Acoustic Echo Cancellation (AEC) prevents the far end participants in a conference call from hearing their own voices echo back to them. In a phone call or teleconference, there is a Near End and a Far End. The near end is your location and the far end is the location of the other participant in the call. In each location, there will be at least one mic and one loudspeaker.

When you talk, your microphone picks up your voice and it is transmitted to the far end where the loudspeaker allows the far end to hear you. When the far end talks, the far end mic and the near end loudspeaker allow you to hear what is being said in the far end.

If only one room’s microphone is turned on at any time, there is no problem. This is called half duplex communication and it is not a very satisfying experience. Each person’s microphone is muted when the other person is talking. That makes it impossible to hear the far end while you are talking and means that if you want to interject with a point, or ask for clarification, there is no way to communicate with the far end until they stop talking because your mic is muted while they are talking. For these reasons, half duplex conferencing is not acceptable in most cases

The problem occurs when both microphones are turned on at the same time. This is called full duplex conferencing. When the far end begins talking, the far end talker is picked up by the far end mic and sent to the near end loudspeaker. The near end loudspeaker audio is then picked up by the near end mic and sent back to the far end loudspeaker. This might not initially seem like a problem, but the round-trip latency of a phone call using analog lines is usually at least 80 to 100 milliseconds. VoIP calls will have even longer latencies and video conference latency can often be 1 second or more. This means that the far end talkers will hear their own voices being echoed back every time they speak and this echo makes it nearly impossible to communicate

An audio signal may be eliminated by mixing it with an inverted version of itself, so it should be possible to make the microphone ignore the sound coming out of the loudspeaker.
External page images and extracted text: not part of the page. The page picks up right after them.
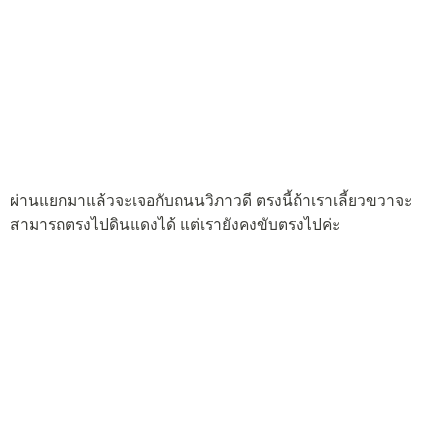
ผ่านแยกมาแล้วจะเจอกับถนนวิภาวดี ตรงนี้ถ้าเราเลี้ยวขวาจะ
สามารถตรงไปดินแดงได้ แต่เรายังคงขับตรงไปค่ะ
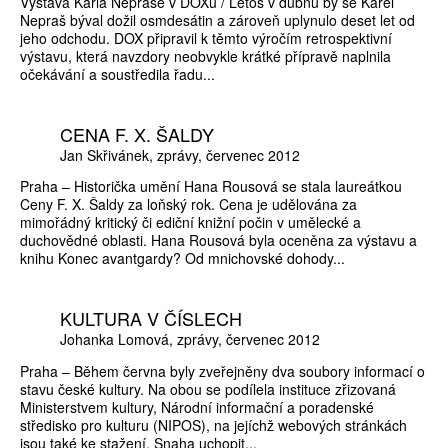
Výstava Karla Nepraše v DOXu / Letos v dubnu by se Karel
Nepraš býval dožil osmdesátin a zároveň uplynulo deset let od
jeho odchodu. DOX připravil k těmto výročím retrospektivní
výstavu, která navzdory neobvykle krátké přípravě naplnila
očekávání a soustředila řadu...
CENA F. X. ŠALDY
Jan Skřivánek
zprávy
červenec 2012
Praha – Historička umění Hana Rousová se stala laureátkou
Ceny F. X. Šaldy za loňský rok. Cena je udělována za
mimořádný kritický či ediční knižní počin v umělecké a
duchovědné oblasti. Hana Rousová byla oceněna za výstavu a
knihu Konec avantgardy? Od mnichovské dohody...
KULTURA V ČÍSLECH
Johanka Lomová
zprávy
červenec 2012
Praha – Během června byly zveřejněny dva soubory informací o
stavu české kultury. Na obou se podílela instituce zřizovaná
Ministerstvem kultury, Národní informační a poradenské
středisko pro kulturu (NIPOS), na jejíchž webových stránkách
jsou také ke stažení. Snaha uchopit...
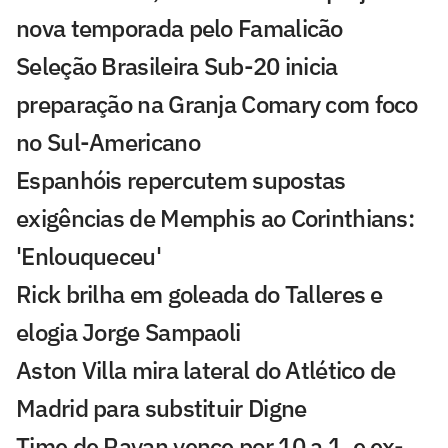
nova temporada pelo Famalicão
Seleção Brasileira Sub-20 inicia
preparação na Granja Comary com foco
no Sul-Americano
Espanhóis repercutem supostas
exigências de Memphis ao Corinthians:
'Enlouqueceu'
Rick brilha em goleada do Talleres e
elogia Jorge Sampaoli
Aston Villa mira lateral do Atlético de
Madrid para substituir Digne
Time de Rayan vence por 10 a 1, e ex-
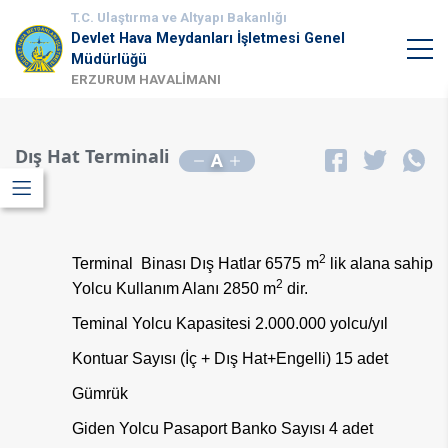
T.C. Ulaştırma ve Altyapı Bakanlığı
Devlet Hava Meydanları İşletmesi Genel
Müdürlüğü
ERZURUM HAVALİMANI
Dış Hat Terminali
A
2
​Terminal Binası Dış Hatlar 6575 m
lik alana sahip
2
Yolcu Kullanım Alanı 2850 m
dir.
Teminal Yolcu Kapasitesi 2.000.000 yolcu/yıl
Kontuar Sayısı (İç + Dış Hat+Engelli) 15 adet
Gümrük
Giden Yolcu Pasaport Banko Sayısı 4 adet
We know exactly what the audio signal looks like when it is sent to the loudspeaker. However, that doesn’t exactly match the audio picked up by the microphone. The audio coming out of the loudspeaker is reflected multiple times by surfaces in the room and these reflections arrive at the microphone at differing times; each reflection has had different frequencies absorbed or blocked by the various surfaces and objects in the room. Each of these reflections now sounds very different from the original signal and each other.

To remove the loudspeaker audio from the microphone signal, the AEC algorithm first needs to figure out what the loudspeaker audio sounds like when it gets to the microphone. The AEC algorithm compares the microphone audio to the audio being sent to the loudspeaker to generate a room impulse response. This room impulse response then becomes the basis for the filter that is used to eliminate the loudspeaker audio from the microphone signal.